Standard abbreviations
- ISO 4: J. Cheminform.

Indexing
- CODEN: JCOHB3
- ISSN: 1758-2946
- OCLC no.: 320093938

Links
- Journal homepage; Online access;

= Journal of Cheminformatics =

The Journal of Cheminformatics is a peer-reviewed open access scientific journal that covers cheminformatics and molecular modelling. It was established in 2009 with David Wild (Indiana University) and Christoph Steinbeck (then at EMBL-EBI) as founding editors-in-chief, and was originally published by Chemistry Central. At the end of 2015, the Chemistry Central brand was retired and its titles, including Journal of Cheminformatics, were merged with the SpringerOpen portfolio of open access journals.
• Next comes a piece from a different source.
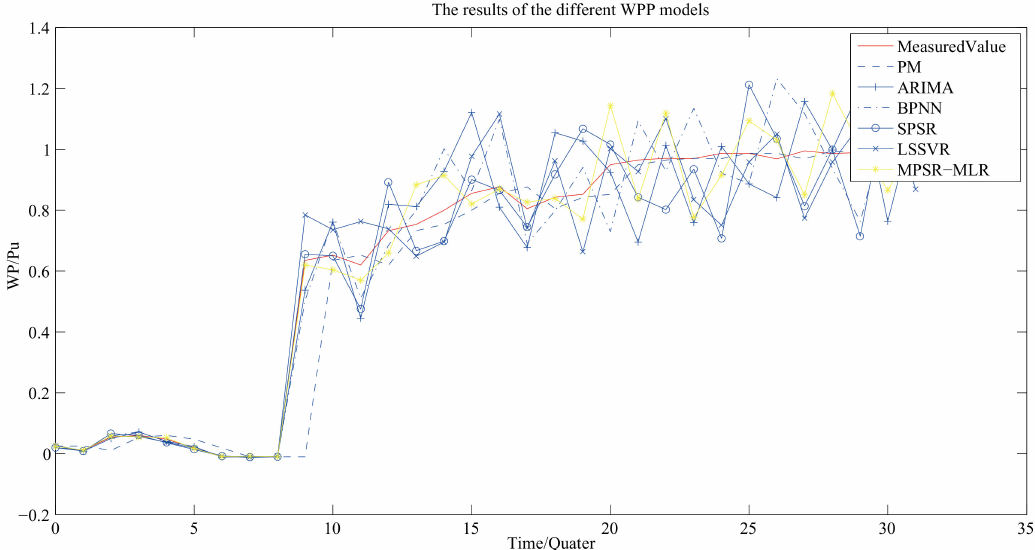
Figure 7. Results of wind power predictions. ‘Measured Value’ is the measurement of wind power. ‘PM’ is the forecasting results of persistence method. ‘ARIMA’ is the forecasting results of the autoregressive integrated moving average. ‘BPNN’ is the forecasting result of the back propagation neural networks [37]. ‘SPSR’ is the forecasting of the WPP based on single-variable phase space reconstruction. ‘LSSVR’ is the forecasting results of the WPP based on LSSVR. ‘MPSR-MLR’ is the forecasting results of the proposed model.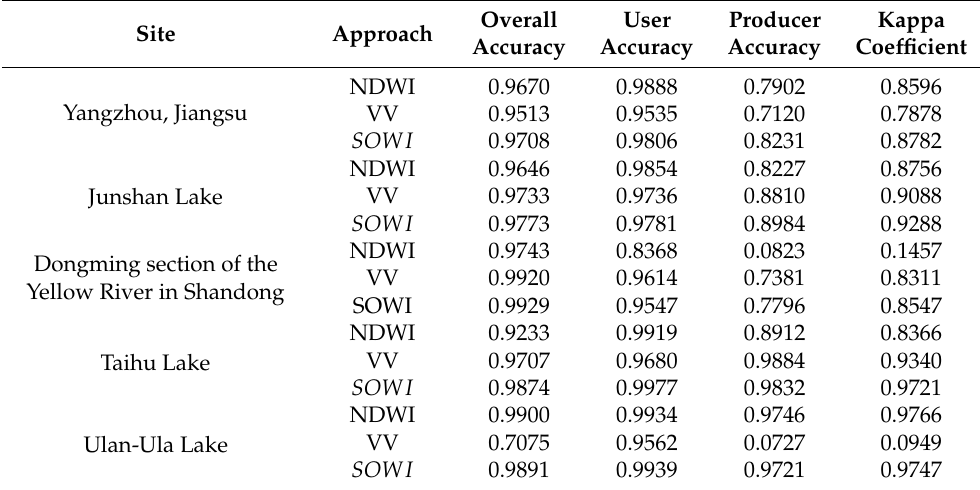
Table 2. Summary of accuracy assessments at the five main test sites including various accu- racy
As of 2016, the editors-in-chief are Rajarshi Guha (National Center for Advancing Translational Sciences) and Egon Willighagen (Maastricht University). The journal has issued a few special issues ("article collections") in 2011 and 2012, covering topics like PubChem3D, the Resource Description Framework, and the International Chemical Identifier.

In June 2021 Willighagen announced his intention to step down at the end of the year, explaining in an open letter that the publisher Springer Nature was not sufficiently FAIR and open. Barbara Zdrazil started as editor in chief in 2022. With Rajarshi Guha stepping down at the end of 2025, the current two Editor-in-Chiefs are Barbara Zdrazil and Karina Martínez-Mayorga. Furthermore, the team of associate editors has grown to five editors.

==Abstracting and indexing==
The journal is abstracted and indexed in:
- Chemical Abstracts Service
- Current Contents/Physical, Chemical & Earth Sciences
- Europe PubMed Central
- OpenAlex
- Science Citation Index Expanded
- Scopus
According to the Journal Citation Reports, the journal has a 2021 impact factor of 8.489. The most cited papers are those on a cross-platform molecule editor and visualizer called Avogadro, which has been cited more than 7400 times and Open Babel, an open source cheminformatics toolkit, cited more than 7600 times, as of April 2026 according to the Web of Science.